Suppose the two systems A and B have the same (finite) dimension. Let $U$ be the swap-operation, i.e. $U=\sum_{ij} |ij\rangle \langle ji|$. This is clearly unitary since $U^{\dagger}U=\sum_{ij}|ij\rangle \langle ij|$ and what it does is it swaps the two systems or in other words $U(I_A\otimes \rho_B)U^{\dagger}=\rho_B\otimes I_A$. Clearly, $tr_B(\rho_B\otimes I_A)=\rho_B$ contradicting your result.

Answer 2

This was the start of an answer but Martin got ahead of me, but the perspective might still be worth adding.

As was mentioned in the comments, the calculation looks ripe for application of the cyclicity of the trace, but this no longer holds for partial traces. There, instead, you have \begin{align} {}_A⟨i|\mathrm{Tr}_B(XY)|j⟩_A & = \sum_{klm}⟨ik|X|lm⟩⟨lm|Y|jk⟩ \\ & = \sum_{klm}⟨lm|Y|jk⟩⟨ik|X|lm⟩ \\ & = \mathrm{Tr}\left(Y|j⟩_A\!⟨i|X\right),\\ \text{so}\quad \mathrm{Tr}_B(XY) & =\sum_{ij}|i⟩\mathrm{Tr}\left(Y(|j⟩⟨i|\otimes I)X\right)⟨j| \end{align} which does not simplify.

In particular, applying this to $X=U$ and $Y=(I\otimes\rho) U^\dagger$, gets you the matrix element \begin{align} {}_A⟨i|\mathrm{Tr}_B(U(1\otimes\rho)U^\dagger) |j⟩_A & = \mathrm{Tr}\left((1\otimes\rho)U^\dagger(|j⟩⟨i|\otimes I)U\right), \end{align} and this makes it much easier to look for counterexamples, by concentrating on unitaries for which $$U^\dagger(|j⟩⟨i|\otimes I)U$$ will be nontrivial.

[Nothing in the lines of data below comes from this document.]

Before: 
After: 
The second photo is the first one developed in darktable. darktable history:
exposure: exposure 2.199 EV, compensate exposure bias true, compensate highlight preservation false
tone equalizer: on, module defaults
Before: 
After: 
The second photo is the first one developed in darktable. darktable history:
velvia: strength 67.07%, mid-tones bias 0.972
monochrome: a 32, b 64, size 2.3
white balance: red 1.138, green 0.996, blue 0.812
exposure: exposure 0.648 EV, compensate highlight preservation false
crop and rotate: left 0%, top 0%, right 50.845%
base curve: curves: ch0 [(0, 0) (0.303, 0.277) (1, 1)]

In particular, Martin's choice of swap is the cleanest, and it gives you $$U^\dagger(|j⟩⟨i|\otimes I)U=I\otimes |j⟩⟨i|,$$ in which case \begin{align} {}_A⟨i|\mathrm{Tr}_B(U(1\otimes\rho)U^\dagger) |j⟩_A & = \mathrm{Tr}\left(\rho|j⟩⟨i|\right)=⟨i|\rho|j⟩, \end{align} i.e. $\mathrm{Tr}_B(U(1\otimes\rho)U^\dagger)=\rho$ as in Martin's answer.

Answer 3

With all the helps above, I found my error.

The unitary matrix $U_{AB}$ will lead to $\sum_{k}u_{ik}u_{jk}^{+}=\sigma_{ij}I_{n\times n}$.

But the computation of $Tr(o_{ij})$ results in $Tr(o_{ij})=Tr((\sum_{k}u_{jk}^{+}u_{ik})\rho_{B})\neq Tr((\sum_{k}u_{ik}u_{jk}^{+})\rho_{B})$.

So I can not get the result as $Tr(o_{ij})=\sigma_{ij}Tr(\rho_B)$.